By Mill Chart
Last update: Jan 14, 2026
For investors who use charts and price action to guide their decisions, a methodical way to spot possible opportunities is important. One method looks for stocks that are both technically sound and making a constructive price pattern, a pairing that can point to a possible breakout. This approach centers on two specific metrics: the ChartMill Technical Rating, which measures the general condition and direction of a stock, and the ChartMill Setup Quality Rating, which judges the state of its present consolidation pattern. The aim is to locate stocks in clear uptrends that are pausing to gather force, giving a more distinct point of entry with clear risk.

A recent search using this method has pointed to Portland General Electric Co. (NYSE:POR) as a candidate for more review. The Oregon-based electric utility shows a profile that fits the main ideas of this breakout approach, joining a firm basic trend with a good setup pattern.
The first part of this approach is a stock's technical soundness, measured by the ChartMill Technical Rating. A high rating here is important because it shows the stock is in a clear uptrend and doing better than similar stocks, giving a helpful condition for any breakout try. Portland General Electric gets a Technical Rating of 7, which puts it in an uptrend.
A closer view of the full technical report shows the parts making up this score:
This firm technical background is needed for the approach, as it raises the chance that a breakout from consolidation will lead to a notable rise instead of a false signal.
A clear trend alone is not a buy signal; entering at a bad time can lead to quick losses. This is where the second metric, the Setup Quality Rating, becomes important. It finds times of price consolidation, tight, low-volatility trading ranges, that often come before the next upward move. POR has a very good Setup Rating of 9.
The technical report explains why the present pattern is seen as high-quality:
For a technical trader, this high setup score answers the "when" question. It suggests the stock is not stretched but is instead tightening, offering a possible entry point with a nearby support level to use for controlling risk.
Based on this review, the automated report suggests a specific, though example-only, trading setup. The proposed idea is to enter on a breakout above the immediate resistance at $49.29, confirming the end of the consolidation. A stop-loss order would be placed just below the marked support area at $47.36, capping the possible loss on the trade to about 3.9%. This form shows how the two ratings, technical soundness and setup state, are joined to create a trade with a good reward-to-risk profile.
Find More Possible Breakout Setups
The search that found Portland General Electric is run each day, finding new candidates that meet these strict technical and setup conditions.
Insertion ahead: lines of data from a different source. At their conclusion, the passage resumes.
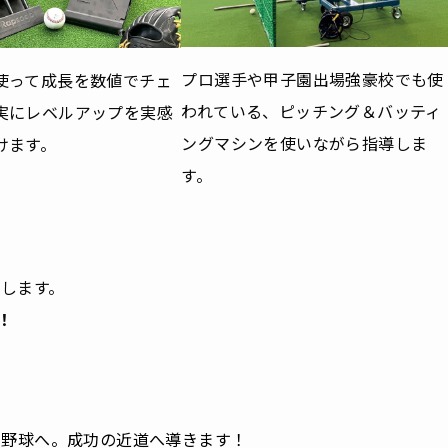
プロ選手や甲子園出場強豪校でも使
使って成長を数値でチェ
われている、ピッチング＆バッティ
実にレベルアップを実感
ングマシンを使いながら指導しま
けます。
す。
します。
！
ロ野球へ。成功の近道へ導きます！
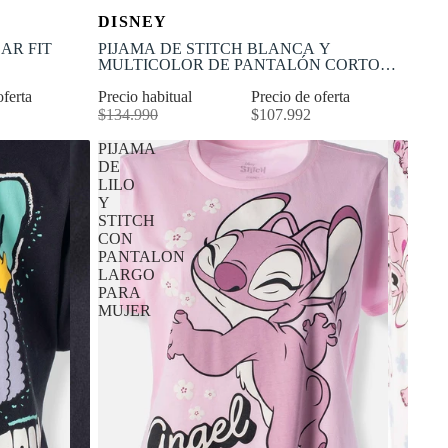
OFERTA
Selecciona tu talla
DISNEY
-20% OFF
XL
XS
S
M
L
XL
AR FIT
PIJAMA DE STITCH BLANCA Y
MULTICOLOR DE PANTALÓN CORTO
PARA MUJER
oferta
Precio habitual
Precio de oferta
$134.990
$107.992
PIJAMA
DE
LILO
Y
STITCH
CON
PANTALON
LARGO
PARA
MUJER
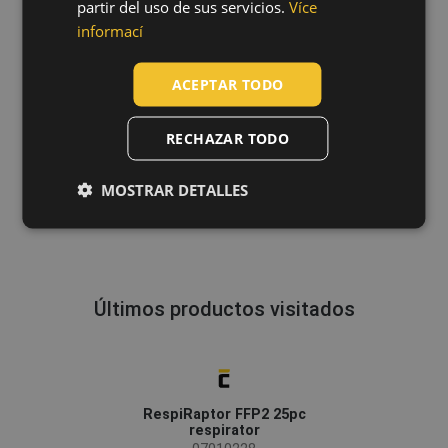
partir del uso de sus servicios.
Více
GERMAN
informací
DUTCH
ACEPTAR TODO
LATVIAN
SPANISH
RECHAZAR TODO
FRENCH
MOSTRAR DETALLES
Últimos productos visitados
RespiRaptor FFP2 25pc
respirator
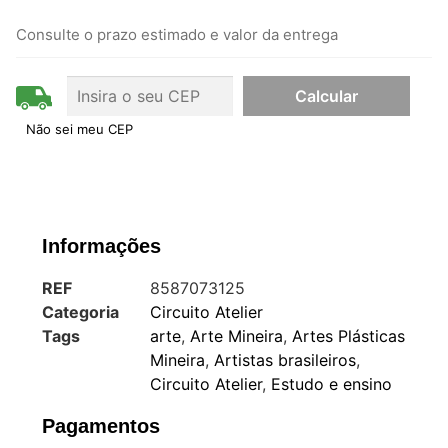
Consulte o prazo estimado e valor da entrega
Não sei meu CEP
Informações
REF
8587073125
Categoria
Circuito Atelier
Tags
arte
,
Arte Mineira
,
Artes Plásticas
Mineira
,
Artistas brasileiros
,
Circuito Atelier
,
Estudo e ensino
Pagamentos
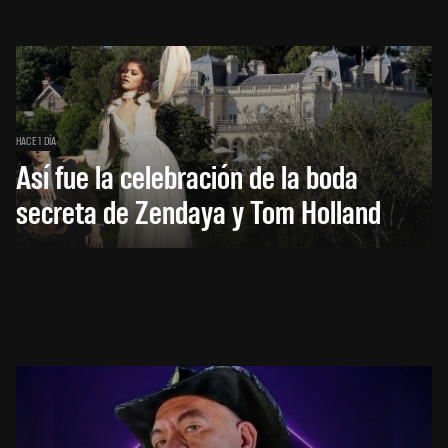
HACE 1 DÍA
Así fue la celebración de la boda
secreta de Zendaya y Tom Holland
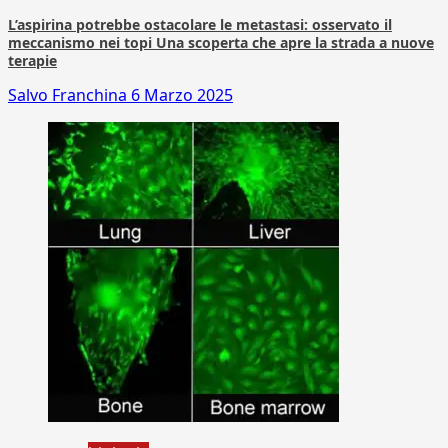
L’aspirina potrebbe ostacolare le metastasi: osservato il
meccanismo nei topi Una scoperta che apre la strada a nuove
terapie
Salvo Franchina
6 Marzo 2025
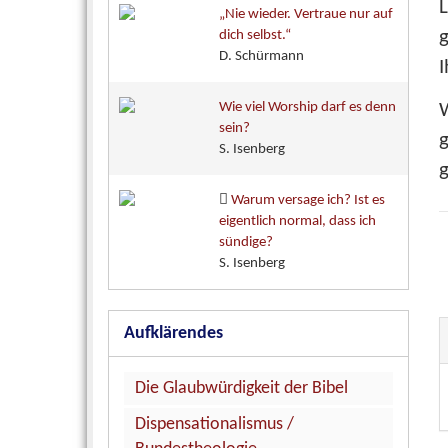
L
„Nie wieder. Vertraue nur auf
g
dich selbst.“
D. Schürmann
I
Wie viel Worship darf es denn
sein?
g
S. Isenberg
Warum versage ich? Ist es
eigentlich normal, dass ich
sündige?
S. Isenberg
Aufklärendes
Die Glaubwürdigkeit der Bibel
Dispensationalismus /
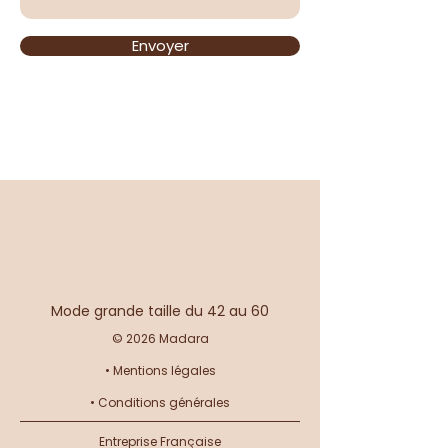
Envoyer
Mode grande taille du 42 au 60
© 2026 Madara
•
Mentions légales
•
Conditions générales
Entreprise Française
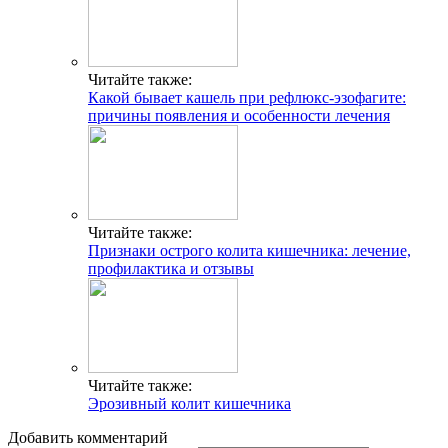
Читайте также:
Какой бывает кашель при рефлюкс-эзофагите:
причины появления и особенности лечения
Читайте также:
Признаки острого колита кишечника: лечение,
профилактика и отзывы
Читайте также:
Эрозивный колит кишечника
Добавить комментарий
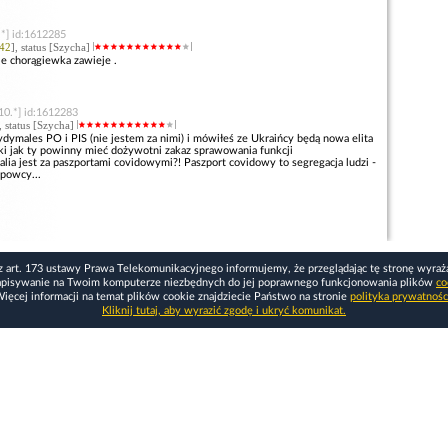
.*] id:1612285
42
], status [Szycha]
zie chorągiewka zawieje .
10.*] id:1612283
, status [Szycha]
dymales PO i PIS (nie jestem za nimi) i mówiłeś ze Ukraińcy będą nowa elita
ki jak ty powinny mieć dożywotni zakaz sprawowania funkcji
nalia jest za paszportami covidowymi?! Paszport covidowy to segregacja ludzi -
apowcy...
z art. 173 ustawy Prawa Telekomunikacyjnego informujemy, że przeglądając tę stronę wyraż
apisywanie na Twoim komputerze niezbędnych do jej poprawnego funkcjonowania plików
co
ięcej informacji na temat plików cookie znajdziecie Państwo na stronie
polityka prywatnośc
Kliknij tutaj, aby wyrazić zgodę i ukryć komunikat.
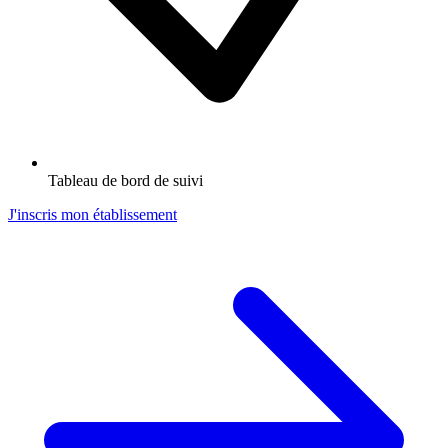
Tableau de bord de suivi
J'inscris mon établissement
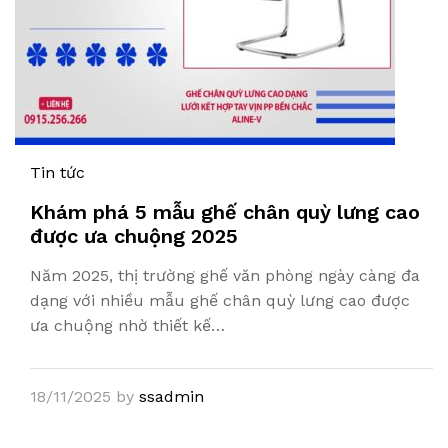
Tin tức
Khám phá 5 mẫu ghế chân quỳ lưng cao
được ưa chuộng 2025
Năm 2025, thị trường ghế văn phòng ngày càng đa
dạng với nhiều mẫu ghế chân quỳ lưng cao được
ưa chuộng nhờ thiết kế…
18/11/2025
by
ssadmin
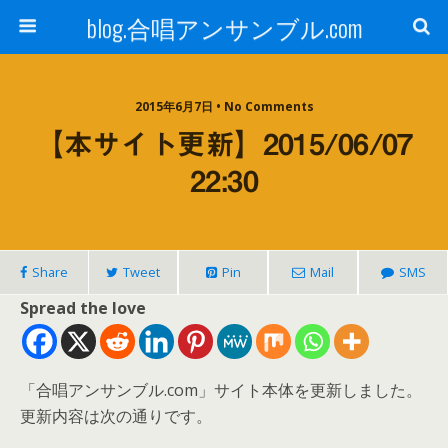
blog.合唱アンサンブル.com
2015年6月7日 • No Comments
【本サイト更新】2015/06/07
22:30
Share
Tweet
Pin
Mail
SMS
Spread the love
「合唱アンサンブル.com」サイト本体を更新しました。
更新内容は次の通りです。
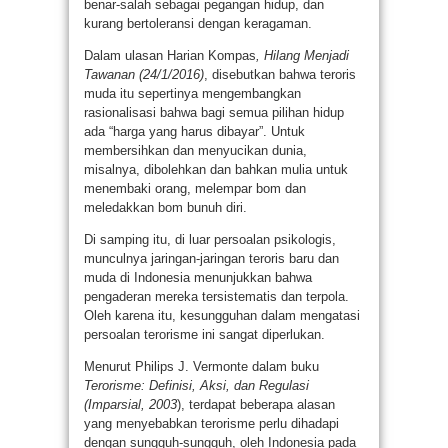
benar-salah sebagai pegangan hidup, dan
kurang bertoleransi dengan keragaman.
Dalam ulasan Harian Kompas
, Hilang Menjadi
Tawanan (24/1/2016)
, disebutkan bahwa teroris
muda itu sepertinya mengembangkan
rasionalisasi bahwa bagi semua pilihan hidup
ada “harga yang harus dibayar”. Untuk
membersihkan dan menyucikan dunia,
misalnya, dibolehkan dan bahkan mulia untuk
menembaki orang, melempar bom dan
meledakkan bom bunuh diri.
Di samping itu, di luar persoalan psikologis,
munculnya jaringan-jaringan teroris baru dan
muda di Indonesia menunjukkan bahwa
pengaderan mereka tersistematis dan terpola.
Oleh karena itu, kesungguhan dalam mengatasi
persoalan terorisme ini sangat diperlukan.
Menurut Philips J. Vermonte dalam buku
Terorisme: Definisi, Aksi, dan Regulasi
(Imparsial, 2003
), terdapat beberapa alasan
yang menyebabkan terorisme perlu dihadapi
dengan sungguh-sungguh, oleh Indonesia pada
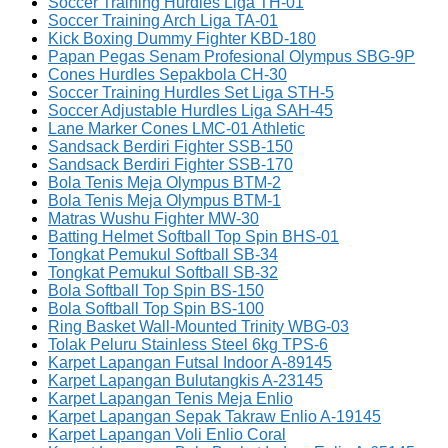
Soccer Training Hurdles Liga TH-01
Soccer Training Arch Liga TA-01
Kick Boxing Dummy Fighter KBD-180
Papan Pegas Senam Profesional Olympus SBG-9P
Cones Hurdles Sepakbola CH-30
Soccer Training Hurdles Set Liga STH-5
Soccer Adjustable Hurdles Liga SAH-45
Lane Marker Cones LMC-01 Athletic
Sandsack Berdiri Fighter SSB-150
Sandsack Berdiri Fighter SSB-170
Bola Tenis Meja Olympus BTM-2
Bola Tenis Meja Olympus BTM-1
Matras Wushu Fighter MW-30
Batting Helmet Softball Top Spin BHS-01
Tongkat Pemukul Softball SB-34
Tongkat Pemukul Softball SB-32
Bola Softball Top Spin BS-150
Bola Softball Top Spin BS-100
Ring Basket Wall-Mounted Trinity WBG-03
Tolak Peluru Stainless Steel 6kg TPS-6
Karpet Lapangan Futsal Indoor A-89145
Karpet Lapangan Bulutangkis A-23145
Karpet Lapangan Tenis Meja Enlio
Karpet Lapangan Sepak Takraw Enlio A-19145
Karpet Lapangan Voli Enlio Coral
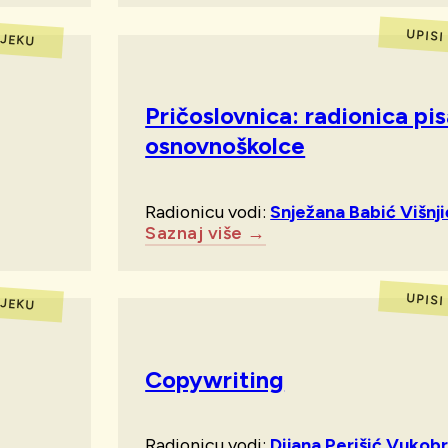
IJEKU
UPISI
Pričoslovnica: radionica pis
osnovnoškolce
Radionicu vodi:
Snježana Babić Višnji
Saznaj više →
IJEKU
UPISI
Copywriting
Radionicu vodi:
Dijana Perišić Vukob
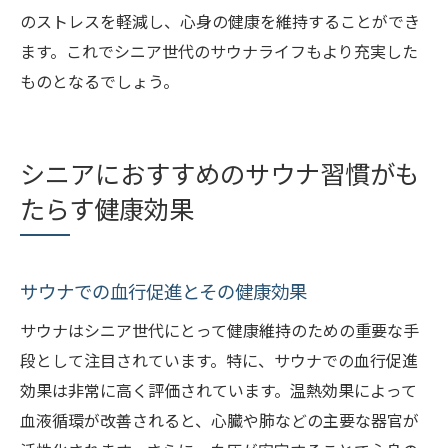
のストレスを軽減し、心身の健康を維持することができ
ます。これでシニア世代のサウナライフもより充実した
ものとなるでしょう。
シニアにおすすめのサウナ習慣がも
たらす健康効果
サウナでの血行促進とその健康効果
サウナはシニア世代にとって健康維持のための重要な手
段として注目されています。特に、サウナでの血行促進
効果は非常に高く評価されています。温熱効果によって
血液循環が改善されると、心臓や肺などの主要な器官が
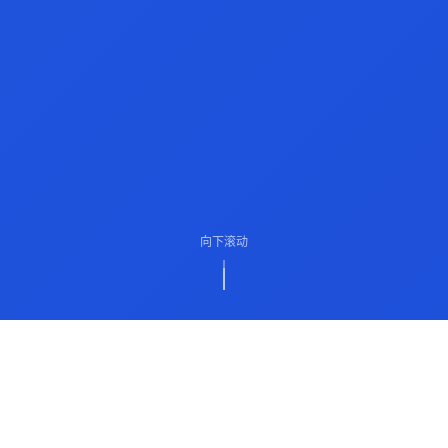
向下滚动
ABOUT US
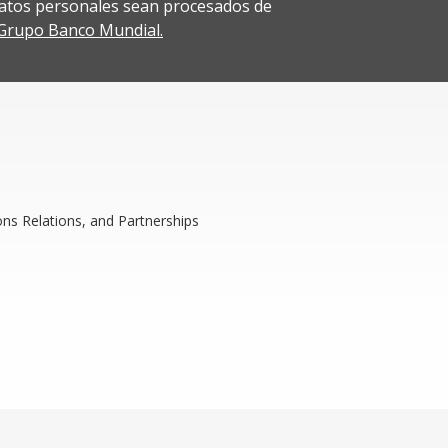
atos personales sean procesados de
l Grupo Banco Mundial.
ns Relations, and Partnerships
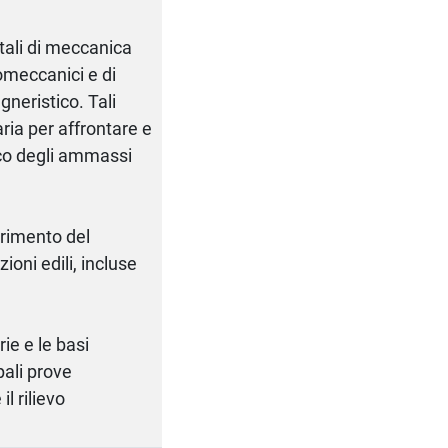
tali di meccanica
eomeccanici e di
gneristico. Tali
ia per affrontare e
ico degli ammassi
erimento del
ioni edili, incluse
ie e le basi
pali prove
l rilievo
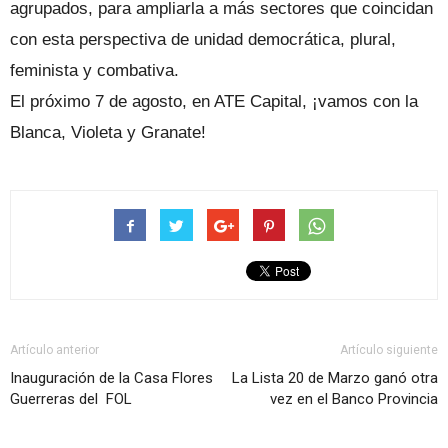
agrupados, para ampliarla a más sectores que coincidan
con esta perspectiva de unidad democrática, plural,
feminista y combativa.
El próximo 7 de agosto, en ATE Capital, ¡vamos con la
Blanca, Violeta y Granate!
Artículo anterior
Artículo siguiente
Inauguración de la Casa Flores
La Lista 20 de Marzo ganó otra
Guerreras del FOL
vez en el Banco Provincia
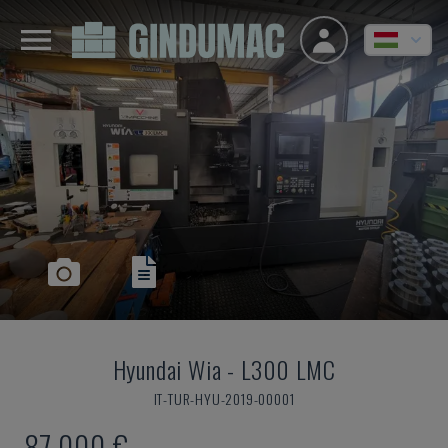
Hyundai Wia
-
L300 LMC
IT-TUR-HYU-2019-00001
87,000 €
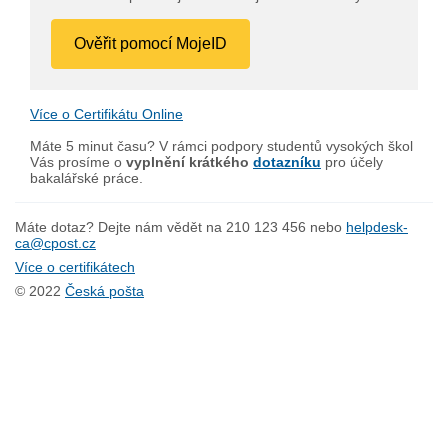
Ověřit pomocí MojeID
Více o Certifikátu Online
Máte 5 minut času? V rámci podpory studentů vysokých škol
Vás prosíme o
vyplnění krátkého
dotazníku
pro účely
bakalářské práce.
Máte dotaz? Dejte nám vědět na 210 123 456 nebo
helpdesk-
ca@cpost.cz
Více o certifikátech
© 2022
Česká pošta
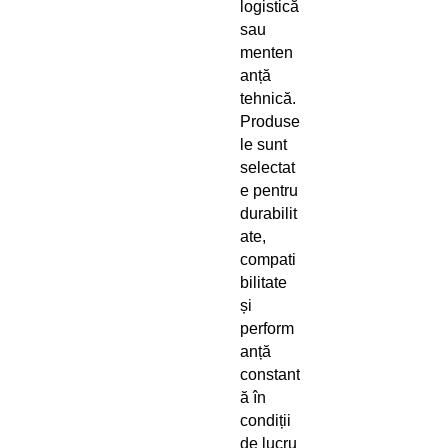
logistică
sau
menten
anță
tehnică.
Produse
le sunt
selectat
e pentru
durabilit
ate,
compati
bilitate
și
perform
anță
constant
ă în
condiții
de lucru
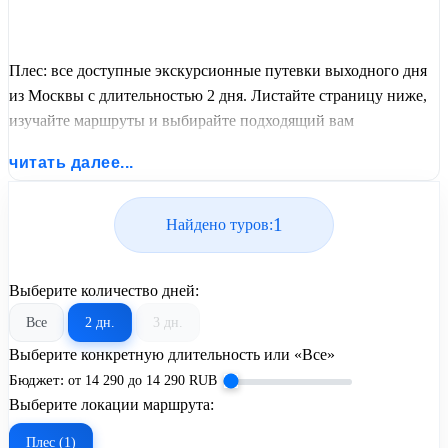
Плес: все доступные экскурсионные путевки выходного дня
из Москвы с длительностью 2 дня. Листайте страницу ниже,
изучайте маршруты и выбирайте подходящий вам
экскурсионный или пляжный тур из базы предложений от
читать далее...
United Travel Systems.
1
Найдено туров:
Выберите количество дней:
Все
2 дн.
3 дн.
Выберите конкретную длительность или «Все»
Бюджет:
от
14 290
до
14 290
RUB
Выберите локации маршрута:
Плес (1)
Investors looking for a methodical way to find similar opportunities can review the present list of results via the Technical Breakout Setups screen.
Disclaimer: This article is for informational purposes only and does not constitute investment advice, a recommendation, or an offer or solicitation to buy or sell any securities. The trading setup mentioned is an automatically generated example for educational illustration and is not a recommendation. All investing and trading involves risk, including the potential loss of principal. Readers should conduct their own research, consider their financial situation, and consult with a qualified financial advisor before making any investment decisions. Past performance is not indicative of future results.